RECORDS SUPPLIED:
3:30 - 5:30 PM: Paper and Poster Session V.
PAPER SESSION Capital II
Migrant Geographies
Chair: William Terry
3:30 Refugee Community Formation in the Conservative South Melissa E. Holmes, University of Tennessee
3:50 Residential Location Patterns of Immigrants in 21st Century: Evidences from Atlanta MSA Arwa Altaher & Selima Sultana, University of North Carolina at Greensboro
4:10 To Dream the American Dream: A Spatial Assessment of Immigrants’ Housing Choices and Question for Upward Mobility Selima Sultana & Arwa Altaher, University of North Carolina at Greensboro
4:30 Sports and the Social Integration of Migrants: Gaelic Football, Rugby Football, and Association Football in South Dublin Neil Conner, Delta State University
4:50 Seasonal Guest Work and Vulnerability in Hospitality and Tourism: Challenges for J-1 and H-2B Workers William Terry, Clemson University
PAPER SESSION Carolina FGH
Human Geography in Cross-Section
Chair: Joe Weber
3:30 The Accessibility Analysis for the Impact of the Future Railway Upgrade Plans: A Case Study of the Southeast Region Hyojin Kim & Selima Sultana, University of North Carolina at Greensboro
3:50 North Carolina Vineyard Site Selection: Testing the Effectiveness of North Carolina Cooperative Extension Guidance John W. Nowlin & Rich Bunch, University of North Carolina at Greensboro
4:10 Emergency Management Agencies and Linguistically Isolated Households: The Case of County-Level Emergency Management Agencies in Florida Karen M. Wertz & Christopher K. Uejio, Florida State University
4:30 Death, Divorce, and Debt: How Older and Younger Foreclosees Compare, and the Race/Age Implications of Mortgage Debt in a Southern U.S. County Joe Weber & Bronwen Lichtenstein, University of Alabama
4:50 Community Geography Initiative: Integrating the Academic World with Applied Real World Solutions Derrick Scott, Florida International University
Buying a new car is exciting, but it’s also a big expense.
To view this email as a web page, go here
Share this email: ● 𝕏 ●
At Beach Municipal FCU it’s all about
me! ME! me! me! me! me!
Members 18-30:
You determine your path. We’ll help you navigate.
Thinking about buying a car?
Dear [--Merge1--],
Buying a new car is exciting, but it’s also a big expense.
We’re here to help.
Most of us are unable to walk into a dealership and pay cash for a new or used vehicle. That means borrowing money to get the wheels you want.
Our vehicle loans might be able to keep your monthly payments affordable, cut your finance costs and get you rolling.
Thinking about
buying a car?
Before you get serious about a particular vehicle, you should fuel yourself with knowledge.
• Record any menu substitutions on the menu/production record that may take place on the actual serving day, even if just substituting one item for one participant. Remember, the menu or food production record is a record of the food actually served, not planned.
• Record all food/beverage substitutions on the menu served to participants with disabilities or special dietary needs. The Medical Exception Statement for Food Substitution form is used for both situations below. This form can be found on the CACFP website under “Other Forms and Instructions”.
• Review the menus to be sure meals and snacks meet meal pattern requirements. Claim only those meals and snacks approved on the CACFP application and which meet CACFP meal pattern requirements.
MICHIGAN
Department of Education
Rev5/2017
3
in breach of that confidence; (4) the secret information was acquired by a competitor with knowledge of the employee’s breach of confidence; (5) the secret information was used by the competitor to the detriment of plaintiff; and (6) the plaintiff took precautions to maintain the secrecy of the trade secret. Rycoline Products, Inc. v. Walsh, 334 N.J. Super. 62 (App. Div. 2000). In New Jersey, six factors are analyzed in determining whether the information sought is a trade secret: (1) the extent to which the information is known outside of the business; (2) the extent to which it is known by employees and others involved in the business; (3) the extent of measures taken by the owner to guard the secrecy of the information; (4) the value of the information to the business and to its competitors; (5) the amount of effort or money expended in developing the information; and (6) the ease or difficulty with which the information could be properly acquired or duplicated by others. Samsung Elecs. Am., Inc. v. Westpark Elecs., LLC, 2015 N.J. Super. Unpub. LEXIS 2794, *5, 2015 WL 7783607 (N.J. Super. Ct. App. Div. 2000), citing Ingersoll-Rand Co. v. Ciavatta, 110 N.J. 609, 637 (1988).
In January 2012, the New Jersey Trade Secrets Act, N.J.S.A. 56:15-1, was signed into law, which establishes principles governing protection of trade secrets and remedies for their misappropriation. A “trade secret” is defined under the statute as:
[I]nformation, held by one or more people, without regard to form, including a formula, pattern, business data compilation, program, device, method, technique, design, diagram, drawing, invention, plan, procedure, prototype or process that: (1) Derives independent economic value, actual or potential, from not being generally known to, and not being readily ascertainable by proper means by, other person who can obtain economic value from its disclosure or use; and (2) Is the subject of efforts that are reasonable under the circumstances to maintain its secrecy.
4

ABOUT THIS TASK: In your answer, reproduce every entry exactly as it was written.

RESULT OF THE TASK:
3:30 - 5:30 PM: Paper and Poster Session V.
PAPER SESSION Capital II
Migrant Geographies
Chair: William Terry
3:30 Refugee Community Formation in the Conservative South Melissa E. Holmes, University of Tennessee
3:50 Residential Location Patterns of Immigrants in 21st Century: Evidences from Atlanta MSA Arwa Altaher & Selima Sultana, University of North Carolina at Greensboro
4:10 To Dream the American Dream: A Spatial Assessment of Immigrants’ Housing Choices and Question for Upward Mobility Selima Sultana & Arwa Altaher, University of North Carolina at Greensboro
4:30 Sports and the Social Integration of Migrants: Gaelic Football, Rugby Football, and Association Football in South Dublin Neil Conner, Delta State University
4:50 Seasonal Guest Work and Vulnerability in Hospitality and Tourism: Challenges for J-1 and H-2B Workers William Terry, Clemson University
PAPER SESSION Carolina FGH
Human Geography in Cross-Section
Chair: Joe Weber
3:30 The Accessibility Analysis for the Impact of the Future Railway Upgrade Plans: A Case Study of the Southeast Region Hyojin Kim & Selima Sultana, University of North Carolina at Greensboro
3:50 North Carolina Vineyard Site Selection: Testing the Effectiveness of North Carolina Cooperative Extension Guidance John W. Nowlin & Rich Bunch, University of North Carolina at Greensboro
4:10 Emergency Management Agencies and Linguistically Isolated Households: The Case of County-Level Emergency Management Agencies in Florida Karen M. Wertz & Christopher K. Uejio, Florida State University
4:30 Death, Divorce, and Debt: How Older and Younger Foreclosees Compare, and the Race/Age Implications of Mortgage Debt in a Southern U.S. County Joe Weber & Bronwen Lichtenstein, University of Alabama
4:50 Community Geography Initiative: Integrating the Academic World with Applied Real World Solutions Derrick Scott, Florida International University
Buying a new car is exciting, but it’s also a big expense.
To view this email as a web page, go here
Share this email: ● 𝕏 ●
At Beach Municipal FCU it’s all about
me! ME! me! me! me! me!
Members 18-30:
You determine your path. We’ll help you navigate.
Thinking about buying a car?
Dear [--Merge1--],
Buying a new car is exciting, but it’s also a big expense.
We’re here to help.
Most of us are unable to walk into a dealership and pay cash for a new or used vehicle. That means borrowing money to get the wheels you want.
Our vehicle loans might be able to keep your monthly payments affordable, cut your finance costs and get you rolling.
Thinking about
buying a car?
Before you get serious about a particular vehicle, you should fuel yourself with knowledge.
• Record any menu substitutions on the menu/production record that may take place on the actual serving day, even if just substituting one item for one participant. Remember, the menu or food production record is a record of the food actually served, not planned.
• Record all food/beverage substitutions on the menu served to participants with disabilities or special dietary needs. The Medical Exception Statement for Food Substitution form is used for both situations below. This form can be found on the CACFP website under “Other Forms and Instructions”.
• Review the menus to be sure meals and snacks meet meal pattern requirements. Claim only those meals and snacks approved on the CACFP application and which meet CACFP meal pattern requirements.
MICHIGAN
Department of Education
Rev5/2017
3
in breach of that confidence; (4) the secret information was acquired by a competitor with knowledge of the employee’s breach of confidence; (5) the secret information was used by the competitor to the detriment of plaintiff; and (6) the plaintiff took precautions to maintain the secrecy of the trade secret. Rycoline Products, Inc. v. Walsh, 334 N.J. Super. 62 (App. Div. 2000). In New Jersey, six factors are analyzed in determining whether the information sought is a trade secret: (1) the extent to which the information is known outside of the business; (2) the extent to which it is known by employees and others involved in the business; (3) the extent of measures taken by the owner to guard the secrecy of the information; (4) the value of the information to the business and to its competitors; (5) the amount of effort or money expended in developing the information; and (6) the ease or difficulty with which the information could be properly acquired or duplicated by others. Samsung Elecs. Am., Inc. v. Westpark Elecs., LLC, 2015 N.J. Super. Unpub. LEXIS 2794, *5, 2015 WL 7783607 (N.J. Super. Ct. App. Div. 2000), citing Ingersoll-Rand Co. v. Ciavatta, 110 N.J. 609, 637 (1988).
In January 2012, the New Jersey Trade Secrets Act, N.J.S.A. 56:15-1, was signed into law, which establishes principles governing protection of trade secrets and remedies for their misappropriation. A “trade secret” is defined under the statute as:
[I]nformation, held by one or more people, without regard to form, including a formula, pattern, business data compilation, program, device, method, technique, design, diagram, drawing, invention, plan, procedure, prototype or process that: (1) Derives independent economic value, actual or potential, from not being generally known to, and not being readily ascertainable by proper means by, other person who can obtain economic value from its disclosure or use; and (2) Is the subject of efforts that are reasonable under the circumstances to maintain its secrecy.
4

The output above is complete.